China calls Arunachal Pradesh as disputed territory, refers to the state as 'South Tibet' and refuses to recognise Indian sovereignty there.

On Monday and Tuesday, Indian media outlets had reported that the Atomic Minerals Directorate for Exploration and Research (AMD), a unit of the Department of Atomic Energy, had begun exploring uranium deposits in Arunachal Pradesh close to the border with China.

Speaking at an event, D.K. Sinha, the director of AMD, was quoted by The Hindu Businessline as saying, "The Arunachal project is located within a few kilometres of the Chinese border and is likely to play a critical role in uranium production as its mining timeline can be significantly cut short.”

The Times of India reported, "The exploration was taken up in Aalo of West Siang district of Arunachal Pradesh, about 619 meters from ground level." “Accessibility is one reason why exploration has been taken up in Arunachal Pradesh. Secondly, the political situation has made it more conducive to take up such activity for uranium exploration,” chairman and chief executive of Nuclear Fuel Complex

(NFC) Dinesh Srivastava was quoted as saying by The Times of India.

China's Global Times tabloid said the reports of India's exploration of uranium deposits in Arunachal Pradesh showed India's "stubborn position of taking the occupation of China's territory for granted”. The publication warned that “such illegal behaviour will only complicate China-India border talks".

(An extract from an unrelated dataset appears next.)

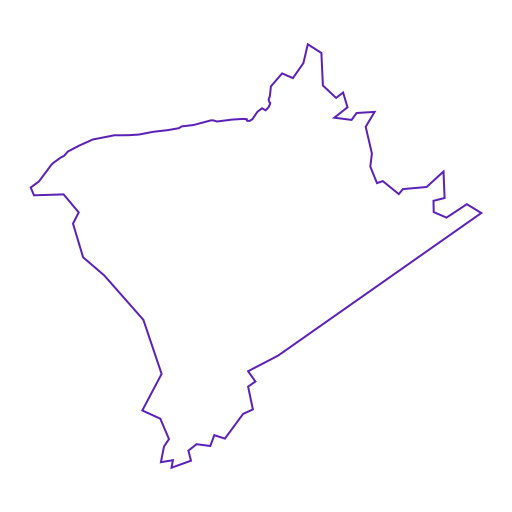 Crittenden, Kentucky, United States of America
{"feature_id": "52423323B72365040154578", "entity_name": "Crittenden", "entity_type": "district", "adm_level": 2, "iso_a3": "USA", "parent_name": "United States of America", "parent_adm1": "Kentucky", "projection": "natural_earth1", "projection_center": [-88.105, 37.337], "detail": "fine", "context": "isolated", "style": "outline", "palette": "violet", "viewbox_px": 512, "rotation_deg": 0, "n_neighbors": 0, "source": "geoboundaries", "source_scale": "gbopen_adm2", "svg_char_len": 1251}
<svg xmlns="http://www.w3.org/2000/svg" viewBox="0 0 512 512"><path d="M30.7,187.5L34.0,195.3L63.6,194.4L78.7,212.4L73.0,223.6L83.1,257.3L104.3,275.5L143.4,319.9L161.6,373.9L142.3,410.5L160.3,418.7L169.0,439.1L164.0,446.5L160.9,462.2L172.9,460.2L171.5,467.7L191.0,460.7L188.4,450.6L196.6,444.2L210.3,446.0L214.3,435.2L224.9,438.6L243.1,413.9L252.9,409.4L248.1,386.6L255.4,381.5L248.1,371.2L278.1,355.6L481.3,213.0L466.8,204.2L446.5,217.6L433.7,212.1L433.5,200.8L444.6,198.0L443.5,171.5L426.6,187.0L402.9,189.1L398.8,194.1L382.8,181.1L377.0,183.1L370.3,166.6L371.9,153.5L365.7,126.8L374.6,111.9L356.6,113.0L351.6,119.9L334.3,117.7L347.5,107.3L343.1,92.5L336.1,97.9L322.9,85.5L321.4,53.0L307.8,44.3L303.4,63.1L292.9,78.1L282.1,73.4L270.9,86.4L270.9,86.5L269.9,95.9L268.6,99.8L269.6,102.5L270.2,102.8L270.1,104.0L268.5,107.3L265.7,110.3L265.1,110.0L262.0,108.3L257.4,111.8L252.4,119.2L249.6,120.9L247.4,120.9L246.8,120.2L246.8,119.2L243.0,118.9L232.0,119.6L217.0,121.5L213.3,120.4L211.2,120.3L193.5,125.0L181.7,126.4L178.8,128.2L168.0,130.1L153.2,131.8L138.6,134.6L128.3,135.2L114.2,135.3L92.8,139.5L79.8,145.3L67.9,151.5L63.9,156.0L60.9,157.4L53.3,162.9L51.2,165.0L38.9,181.5L30.8,187.4L30.7,187.5Z" fill="none" stroke="#5b21b6" stroke-width="2"/></svg>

The Global Times referred to the standoff in Ladakh, noting, "Experts warned that India's hyping up and aggressive move will only complicate China-India border talks that aim to solve border disputes, as the previous standoff demonstrated that unilaterally provoking trouble is not conducive to bringing the two sides back to the negotiating table."

"India's exploration of minerals in southern part of Tibet in China is illegal, and is a stubborn manifestation of India's mindset of occupying the disputed area to justify its claims," Qian Feng, director of the research department at the National Strategy Institute at Tsinghua University, was quoted as saying by Global Times.